Would you please give the entries again word for word, with no images in your copy?

» **Records**
────────────────────

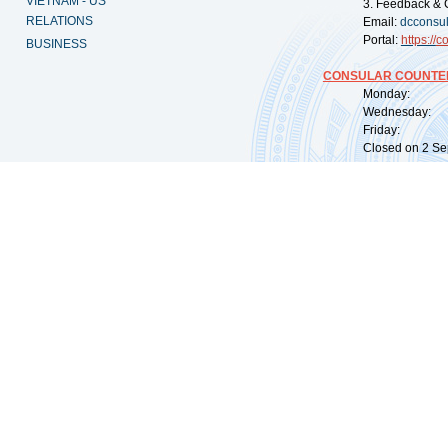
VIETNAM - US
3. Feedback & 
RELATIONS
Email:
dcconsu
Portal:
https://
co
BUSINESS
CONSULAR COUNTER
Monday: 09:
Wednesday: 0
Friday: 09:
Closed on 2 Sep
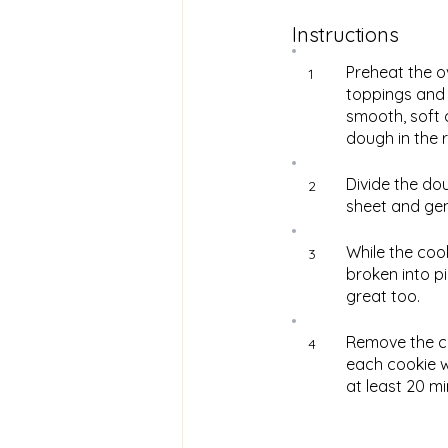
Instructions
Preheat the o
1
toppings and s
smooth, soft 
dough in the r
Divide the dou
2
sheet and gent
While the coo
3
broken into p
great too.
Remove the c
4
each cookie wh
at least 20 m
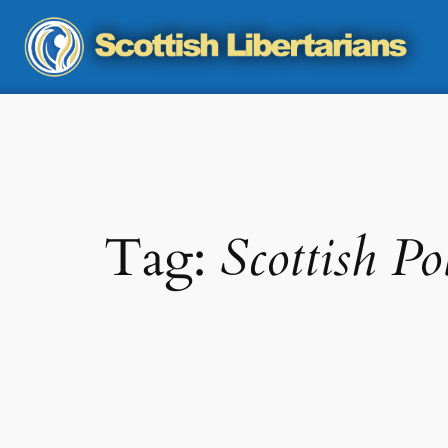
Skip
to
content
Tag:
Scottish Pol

────────────────────

» **Your response**
VIETNAM - US
3. Feedback & 
RELATIONS
Email:
dcconsu
Portal:
https://
co
BUSINESS
CONSULAR COUNTER
Monday: 09:
Wednesday: 0
Friday: 09:
Closed on 2 Sep
Instructions
Preheat the o
1
toppings and s
smooth, soft 
dough in the r
Divide the dou
2
sheet and gent
While the coo
3
broken into p
great too.
Remove the c
4
each cookie wh
at least 20 m
Skip
to
content
Tag:
Scottish Pol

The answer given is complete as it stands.